The Thundersley Workhouse

Swans Green Cottage, Hart Road, in the 1960s
Irene Bock via D Hurrell

The first thing to say is that there already exists an excellent article on this workhouse on the Benfleet Community Archive which can be seen by clicking this link or visiting the website at  http://www.benfleethistory.org.uk and putting “workhouse” in the search box.

This is because the workhouse housed the poor from Benfleet as well as from Thundersley. (Hadleigh had its own workhouse in Chapel Lane, then “Workhouse Lane”).

The Thundersley tithe records of 1838, indicate that there were 2 “poor houses” in Thundersley, one on the south side of Common Lane and the other in Hart Road. Each was owned by the parish and presumably given by wealthy local benefactors to be made available for temporary occupation by the local poor.

The first may have only been a garden for growing produce to be used by the paupers living in the second which, from parish records, appears to have jointly housed the poor of Benfleet and Thundersley. One cottage remained for many years of the three probably originally forming the “poorhouse” next to Swans Green on the south side of Hart Road.
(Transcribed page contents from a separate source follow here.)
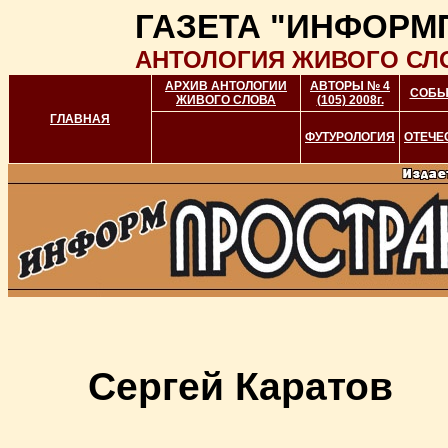
ГАЗЕТА "ИНФОРМ
АНТОЛОГИЯ ЖИВОГО СЛ
АРХИВ АНТОЛОГИИ
АВТОРЫ № 4
СОБЫ
ЖИВОГО СЛОВА
(105) 2008г.
ГЛАВНАЯ
ФУТУРОЛОГИЯ
ОТЕЧЕ
Сергей Каратов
It was eventually demolished in about 1960. (See Terry Babbington’s book, “Thundersley, A Pictorial History”, now out of print, but available in local libraries).

From Benfleet Archive information, taken from a 1956 journal by W. T. Phillips, the workhouse was set up in 1797 with 6 spinning wheels, so the poor could be taught both to knit and to spin, giving them a useful way of eking out a living.
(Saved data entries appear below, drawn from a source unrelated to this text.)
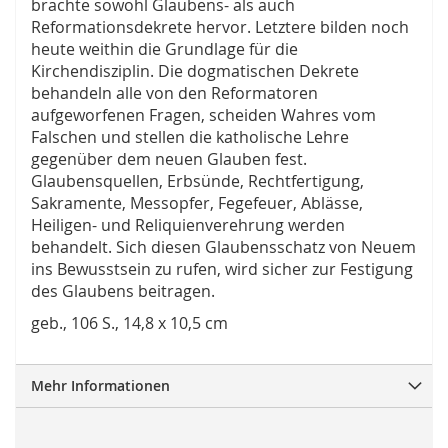
brachte sowohl Glaubens- als auch
Reformationsdekrete hervor. Letztere bilden noch
heute weithin die Grundlage für die
Kirchendisziplin. Die dogmatischen Dekrete
behandeln alle von den Reformatoren
aufgeworfenen Fragen, scheiden Wahres vom
Falschen und stellen die katholische Lehre
gegenüber dem neuen Glauben fest.
Glaubensquellen, Erbsünde, Rechtfertigung,
Sakramente, Messopfer, Fegefeuer, Ablässe,
Heiligen- und Reliquienverehrung werden
behandelt. Sich diesen Glaubensschatz von Neuem
ins Bewusstsein zu rufen, wird sicher zur Festigung
des Glaubens beitragen.
geb., 106 S., 14,8 x 10,5 cm
Mehr Informationen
In the Benfleet article, an inventory has been shown to indicate a kitchen, bakehouse, “keeping room” (day room), pantry and probably 2 bedrooms.

The St Peter’s parish records and the 1832 workhouse governor’s journal provide further details, including that it was built using bricks from “Hadleigh Kiln”, presumably in Kiln Rd, and used wheat straw for thatching.

A master (Peter Parmenter in 1835) was appointed to look after 20 people to provide 3 hot meals per week and teach them spinning and knitting. Boys wore white kersey jackets and breeches, blue stockings and thick yarn cap; girls blue stuff gowns, stockings and skirts and matching bonnets.

There is no obvious mention of any “poorhouse” by the time of the 1841 census and the workhouse had closed in November 1836, apparently with the remaining residents transferring first to the new Billericay Union workhouse from 1840 and later to the Rochford Union Workhouse in 1848.